More about Coney Island

Sr. Editor

Coney Island reveals a scene of American beach vacationers in a sensual, gluttonous, raucous, and sometimes hideous tableaux.

In this 1930s painting, Paul Cadmus satirizes the summer getaway, showcasing a Coney Island that lives up to its nickname "Sodom by the Sea." As journalist Ken Johnson describes: "It is a microcosm of American popular culture in all its ersatz glory, the anti-Disneyland, a realm of tawdry spectacle and mindless distraction catering to the basic instincts of hoi polloi." For that, Coney Island has long occupied a spot in the American imagination, and the campy seaside playground has been inspiring artists for decades: Joseph Stella, Reneke Dijkstra, Reginald Marsh, Diane Arbus, Walker Evans, Red Grooms, and Jean-Michel Basquiat, to name just a few. 
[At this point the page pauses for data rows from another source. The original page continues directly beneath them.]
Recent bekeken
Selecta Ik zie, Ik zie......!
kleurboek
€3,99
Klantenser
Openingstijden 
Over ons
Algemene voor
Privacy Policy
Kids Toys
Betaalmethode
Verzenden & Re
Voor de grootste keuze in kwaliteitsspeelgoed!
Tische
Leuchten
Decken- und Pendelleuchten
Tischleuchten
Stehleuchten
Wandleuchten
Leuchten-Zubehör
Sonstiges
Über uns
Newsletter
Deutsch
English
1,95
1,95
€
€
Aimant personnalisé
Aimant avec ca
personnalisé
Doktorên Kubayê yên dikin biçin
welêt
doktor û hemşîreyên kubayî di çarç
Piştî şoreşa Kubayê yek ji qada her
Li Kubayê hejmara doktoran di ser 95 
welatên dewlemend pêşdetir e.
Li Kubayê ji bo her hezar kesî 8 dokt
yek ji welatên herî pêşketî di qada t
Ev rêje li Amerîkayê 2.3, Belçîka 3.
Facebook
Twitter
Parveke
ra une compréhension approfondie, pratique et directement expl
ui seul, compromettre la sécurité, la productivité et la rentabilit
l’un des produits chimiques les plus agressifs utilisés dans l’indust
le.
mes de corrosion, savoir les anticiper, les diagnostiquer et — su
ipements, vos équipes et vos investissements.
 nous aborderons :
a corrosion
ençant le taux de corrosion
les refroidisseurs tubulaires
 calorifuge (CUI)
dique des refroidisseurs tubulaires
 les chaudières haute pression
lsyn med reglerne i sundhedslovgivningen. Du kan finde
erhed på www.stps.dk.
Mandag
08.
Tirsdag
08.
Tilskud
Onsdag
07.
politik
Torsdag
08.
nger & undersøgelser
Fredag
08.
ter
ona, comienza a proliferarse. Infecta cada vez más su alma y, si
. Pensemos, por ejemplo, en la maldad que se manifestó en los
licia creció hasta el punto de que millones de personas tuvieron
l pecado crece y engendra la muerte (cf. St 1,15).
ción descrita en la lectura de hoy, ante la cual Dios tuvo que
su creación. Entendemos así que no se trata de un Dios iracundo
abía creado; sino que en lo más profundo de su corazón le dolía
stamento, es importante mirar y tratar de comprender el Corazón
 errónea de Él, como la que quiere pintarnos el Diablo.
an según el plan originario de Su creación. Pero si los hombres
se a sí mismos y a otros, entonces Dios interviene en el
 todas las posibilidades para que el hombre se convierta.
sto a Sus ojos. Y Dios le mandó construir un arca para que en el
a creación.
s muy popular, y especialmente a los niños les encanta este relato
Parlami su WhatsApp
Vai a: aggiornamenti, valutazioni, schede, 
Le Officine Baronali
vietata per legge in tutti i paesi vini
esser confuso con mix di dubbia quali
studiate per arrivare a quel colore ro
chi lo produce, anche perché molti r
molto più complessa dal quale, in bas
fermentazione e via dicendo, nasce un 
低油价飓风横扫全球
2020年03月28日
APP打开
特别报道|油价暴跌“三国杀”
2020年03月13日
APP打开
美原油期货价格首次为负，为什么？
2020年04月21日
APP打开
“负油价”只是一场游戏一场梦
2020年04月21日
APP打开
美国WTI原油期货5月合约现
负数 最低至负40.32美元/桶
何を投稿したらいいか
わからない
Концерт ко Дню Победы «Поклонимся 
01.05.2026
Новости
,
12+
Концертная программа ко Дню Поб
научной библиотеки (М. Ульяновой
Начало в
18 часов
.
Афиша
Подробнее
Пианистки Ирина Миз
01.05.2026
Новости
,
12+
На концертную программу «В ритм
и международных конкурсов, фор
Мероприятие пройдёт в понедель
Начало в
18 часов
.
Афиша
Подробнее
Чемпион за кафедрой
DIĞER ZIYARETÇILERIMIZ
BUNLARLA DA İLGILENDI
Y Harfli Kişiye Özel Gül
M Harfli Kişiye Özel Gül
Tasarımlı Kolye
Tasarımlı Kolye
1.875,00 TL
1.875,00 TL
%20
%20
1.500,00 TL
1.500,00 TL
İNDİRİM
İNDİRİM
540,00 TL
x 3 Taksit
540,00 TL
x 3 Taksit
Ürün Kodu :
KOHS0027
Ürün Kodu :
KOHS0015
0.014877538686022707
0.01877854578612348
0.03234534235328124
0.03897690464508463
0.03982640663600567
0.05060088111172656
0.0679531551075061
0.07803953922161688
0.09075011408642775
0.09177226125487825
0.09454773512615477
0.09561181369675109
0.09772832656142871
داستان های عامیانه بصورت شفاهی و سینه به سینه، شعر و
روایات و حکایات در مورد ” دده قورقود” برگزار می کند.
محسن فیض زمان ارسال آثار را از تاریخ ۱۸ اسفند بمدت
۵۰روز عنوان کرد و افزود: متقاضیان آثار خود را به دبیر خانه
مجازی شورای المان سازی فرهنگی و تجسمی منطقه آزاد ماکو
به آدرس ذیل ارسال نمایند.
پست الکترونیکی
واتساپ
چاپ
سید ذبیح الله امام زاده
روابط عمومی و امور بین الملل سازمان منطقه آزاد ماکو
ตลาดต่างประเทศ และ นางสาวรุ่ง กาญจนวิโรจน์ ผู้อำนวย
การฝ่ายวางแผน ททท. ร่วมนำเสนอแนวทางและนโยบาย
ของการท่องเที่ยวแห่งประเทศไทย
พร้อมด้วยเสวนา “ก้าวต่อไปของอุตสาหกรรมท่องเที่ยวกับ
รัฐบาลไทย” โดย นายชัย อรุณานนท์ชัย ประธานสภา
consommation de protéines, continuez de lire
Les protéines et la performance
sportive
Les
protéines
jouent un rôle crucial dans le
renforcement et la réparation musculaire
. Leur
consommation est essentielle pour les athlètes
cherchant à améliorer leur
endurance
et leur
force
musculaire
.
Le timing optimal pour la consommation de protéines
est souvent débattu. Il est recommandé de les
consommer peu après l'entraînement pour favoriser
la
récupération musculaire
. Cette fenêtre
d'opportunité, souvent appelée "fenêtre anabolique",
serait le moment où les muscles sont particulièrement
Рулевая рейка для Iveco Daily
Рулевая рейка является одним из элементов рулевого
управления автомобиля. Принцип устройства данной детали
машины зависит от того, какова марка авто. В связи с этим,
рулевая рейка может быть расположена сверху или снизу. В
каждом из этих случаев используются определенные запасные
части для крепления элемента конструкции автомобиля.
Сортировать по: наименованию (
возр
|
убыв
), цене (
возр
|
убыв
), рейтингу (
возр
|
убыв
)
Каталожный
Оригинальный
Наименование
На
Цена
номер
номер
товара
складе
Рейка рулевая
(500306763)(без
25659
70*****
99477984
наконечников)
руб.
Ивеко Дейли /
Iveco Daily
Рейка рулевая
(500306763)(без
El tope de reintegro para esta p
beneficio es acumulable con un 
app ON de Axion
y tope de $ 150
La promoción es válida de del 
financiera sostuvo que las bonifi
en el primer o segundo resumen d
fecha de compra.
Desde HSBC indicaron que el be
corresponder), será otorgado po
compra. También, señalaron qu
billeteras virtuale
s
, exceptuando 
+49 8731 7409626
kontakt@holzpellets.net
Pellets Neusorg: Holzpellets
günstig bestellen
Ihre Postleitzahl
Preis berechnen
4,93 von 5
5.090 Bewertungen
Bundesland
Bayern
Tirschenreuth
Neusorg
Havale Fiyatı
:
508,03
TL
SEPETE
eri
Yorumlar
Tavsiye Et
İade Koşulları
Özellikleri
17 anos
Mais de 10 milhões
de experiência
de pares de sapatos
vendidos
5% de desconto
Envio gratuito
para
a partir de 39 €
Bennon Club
As Dr. Robin Jaffee Frank, curator of the exhibition "Coney Island: Visions of an American Dreamland, 1861-2008" at the Wadsworth Atheneum writes, "The modern American mass-culture industry was born at Coney Island, and the constant novelty of the resort made it a seductively liberating subject for artists. What these artists saw from 1861 to 2008 at Coney Island, and the varied ways in which they chose to portray it, mirrored the aspirations and disappointments of the era and the country. Taken together, these tableaux of wonder and menace, hope and despair, dreams and nightmares become metaphors for the collective soul of a nation.” What, then, can Cadmus' fever dream tableaux tell us about the state America in 1934, the year of its creation?

The revelers Cadmus imagines at Coney Island appear almost grotesque, the caricatured figures fighting for prominence in the crowded scene. We've got a drunk woman pouring her beer into the mouth of an unsuspecting dozing man, her breast popping out of her bathing suit, in a strange act of psuedo-breastfeeding. Another woman is passed out on the rear end of a sunburned acquaintance, using his scantily clad butt cheeks as a pillowy facerest. Beside them, a burly man half-buried in the sand looks up from his magazine, which features Hitler's face, to pinch the bare pimpled butt of a nearby child. The colors are garish, and the distorted bodies and faces nightmarish, but, in true Cadmus fashion, the muscles of the men bulge seductively out of their skimpy tight swimwear.

Coney Island as a center for sin would have appealed to the sexually liberated Cadmus, who was both polyamorous and gay. As journalist Jonathan Weinberg points out, the crowd here is filled with "purposely ugly women and mostly beautiful men." The central focus may be the mixed-sex human pyramid at center, but at its feet lies our hunky sunburned friend, who looks past the heterosexual antics to the athletic body of a man doing an elaborate pushup that highlights his muscular back and buttocks. Weinberg goes on to say that, for Cadmus and his friends, "the chance to gaze unabashedly at the body of a stranger was one of the great pleasures of the milieu." Having the freedom to look and be looked at by other men lustfully would have been rare in the 1930s, and so it makes sense Cadmus would mark Coney Island, much in the same way he did the Navy, as a space ripe for homoerotic fantasy. 

As you might imagine, Coney Island caused a bit of a scandal with its debut at the second Whitney biennial. Cadmus had already received negative attention for his depiction of debauched naval officers in The Fleet's In! earlier that year, and this painting was similarly ill received. Brooklyn realtors hated the way their neighborhood was portrayed, and the Coney Island Showmen’s League even threatened to sue for libel due to what they saw as an inaccurate and offensive depiction of their precious carnival grounds. It's possible that audiences were also offended by the insinuation that post-war Americans were, at best, engaging in frivolous pleasures and, at worst, reveling in sin, all while fascism rose in Europe, as indicated by Hitler's appearance on the magazine. According to Cadmus, the painting was subsequently rejected from several shows. Of course, controversy breeds fascination, and Cadmus' work continued to gain popularity.